→ COMPITI DA SVOLGERE:
1: Secondo l'estratto sulla sindaca Bonaldi, in che data è stata emanata la delibera della giunta regionale della Lombardia che le sarebbe stato contestato di aver violato?
2: Trascrivi parola per parola il passo dell'estratto sulla sindaca Bonaldi che va da "Il caso rinfocola" fino a "è stata indagata.", compresi.

→ ESTRATTO DELLA PAGINA:

Il caso rinfocola le polemiche sui rischi a cui sono esposti i sindaci e gli amministratori dal punto di vista giudiziario.
A raccontare i fatti è stata la stessa Bonaldi, prima in consiglio comunale, poi con un post su facebook, scrive Antonio Piccirilli di “Today”. “Il procedimento – spiega la sindaca – scaturisce da un sinistro occorso nello scorso mese di ottobre, presso l’Asilo nido di Via Dante, quando un bimbo ha subito un trauma da schiacciamento del 3° e 4° dito della mano sinistra.
Il bambino ha messo due dita nel cardine della porta tagliafuoco, che si era chiusa automaticamente, le ferite conseguenti hanno richiesto un periodo di cura di circa 3 mesi, fortunatamente, ed è quello che conta di più, senza che vi sia stato un lascito di lesioni permanenti, tanto che il bimbo è tornato a frequentare il medesimo nido comunale di Via Dante”. La sindaca però è stata indagata.
Il motivo?  Stando a quanto riferisce Bonaldi, le sarebbe stato contestato, “in cooperazione colposa con altri individui”, la violazione di una delibera della giunta regionale della Lombardia emanata il 9 marzo del 2020, secondo cui negli asili nido gli “elementi costruttivi, gli arredi e le attrezzature compresi i giochi, devono avere le caratteristiche antinfortunistiche”, e  “in particolare devono essere adottati idonei accorgimenti atti ad evitare situazioni di pericolo (es. spigoli acuti, gradini, radiatori sporgenti, infissi con bordi taglienti), in relazione all’età dei bambini e garantire condizioni di sicurezza e di agevole pulizia da parte del personale”.

→ ELENCO ESTRATTO:
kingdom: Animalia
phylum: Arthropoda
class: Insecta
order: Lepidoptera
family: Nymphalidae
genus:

→ SOLUZIONI DEI COMPITI:
1: Il 9 marzo 2020.

2:
Il caso rinfocola le polemiche sui rischi a cui sono esposti i sindaci e gli amministratori dal punto di vista giudiziario.
A raccontare i fatti è stata la stessa Bonaldi, prima in consiglio comunale, poi con un post su facebook, scrive Antonio Piccirilli di “Today”. “Il procedimento – spiega la sindaca – scaturisce da un sinistro occorso nello scorso mese di ottobre, presso l’Asilo nido di Via Dante, quando un bimbo ha subito un trauma da schiacciamento del 3° e 4° dito della mano sinistra.
Il bambino ha messo due dita nel cardine della porta tagliafuoco, che si era chiusa automaticamente, le ferite conseguenti hanno richiesto un periodo di cura di circa 3 mesi, fortunatamente, ed è quello che conta di più, senza che vi sia stato un lascito di lesioni permanenti, tanto che il bimbo è tornato a frequentare il medesimo nido comunale di Via Dante”. La sindaca però è stata indagata.